How do you hope to grow in Humans of the Dub and what kinds of plans do you have for the future of the section?

“I would love to gain a larger following on both the Humans of the Dub Instagram and The Seahawk website. I’m hoping that people from the Wilmington community will start following us. UNCW has students from all different kinds of background, so it’s important that their stories are heard. I hope to grow Humans of the Dub by connecting and interviewing alumni. Just because they’ve graduating from the University doesn’t mean that they’re no longer part of our community. I’d love to hear their stories and see where life has taken them. I’m trying to focus on more abstract thoughts and concepts at Humans of the Dub because I’m tired of seeing fluff content, quite frankly. I think our audience is ready for more serious themes to be brought up. It’s crucial for me that we shed light on more important topics because at the end of the day, it’s those important topics that are going to affect our students. I’d much rather amplify our students’ voices in that way and be more impactful, than to create fluff content that’s going to please everyone.”

In your experience, what does love feel like? What does it look like?

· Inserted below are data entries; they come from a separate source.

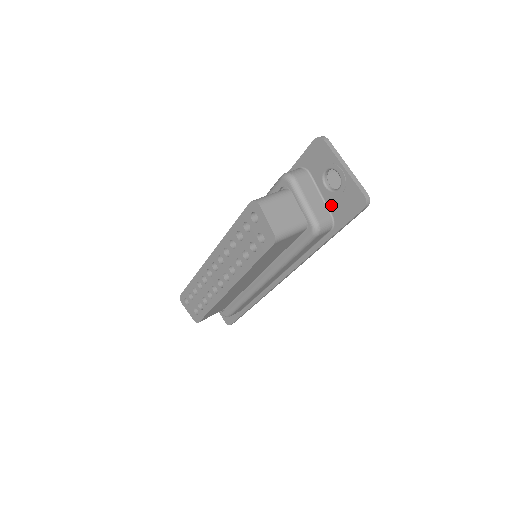
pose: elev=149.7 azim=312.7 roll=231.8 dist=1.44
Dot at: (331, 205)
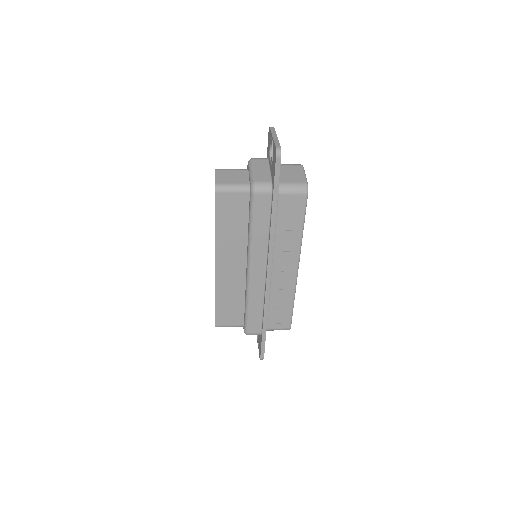
Dot at: (272, 173)
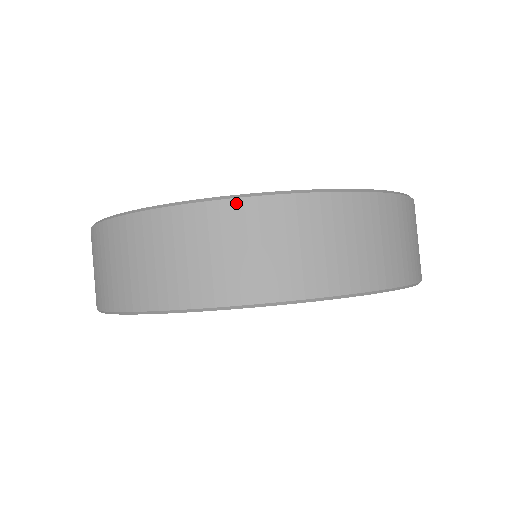
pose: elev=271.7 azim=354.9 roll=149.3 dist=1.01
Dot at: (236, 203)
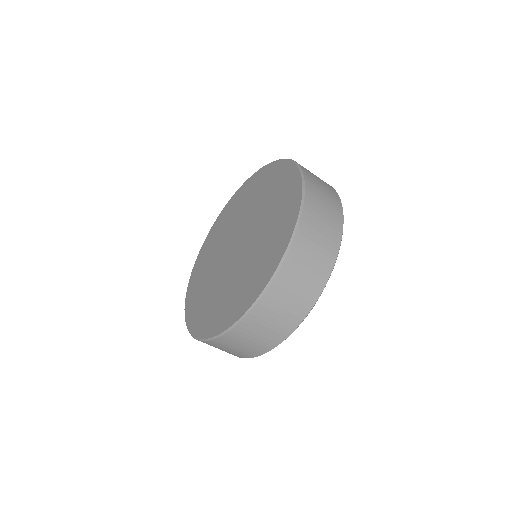
Dot at: (252, 312)
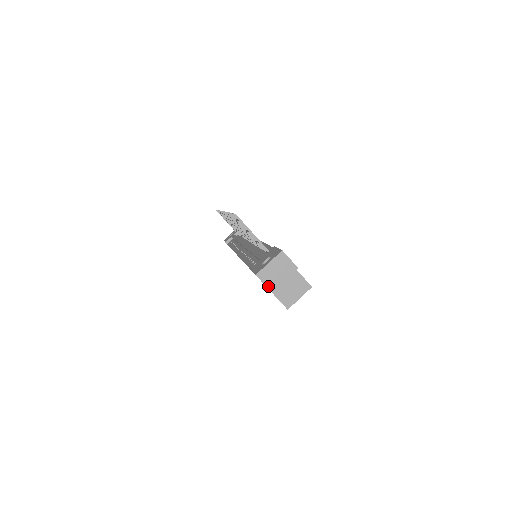
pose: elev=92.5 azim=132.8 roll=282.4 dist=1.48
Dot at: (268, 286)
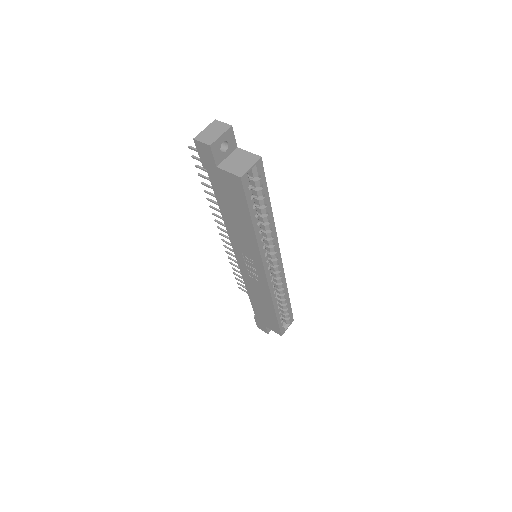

“Love feels like safety. I think that’s how you know it’s love and not infatuation. Infatuation makes your heart race and your palms sweaty. Love calms you down and it brings you home. It’s supposed to feel like home. I have a million and one things going on in my life, so my mind is always thinking about how I can get those things done. My boyfriend has been my rock through these times and has helped me stay grounded. He reminds me that nothing else matters if my mental and physical well-being aren’t in a good state. Obviously, I can’t accomplish any of those things unless I’m healthy and happy. I’m thankful that I have someone who’s willing to look out for me like that. I guess that’s what love looks and feels like for me. Love brings you back to a safe space. Love is supposed to water you; nurture you; and pick you up during the rough times.”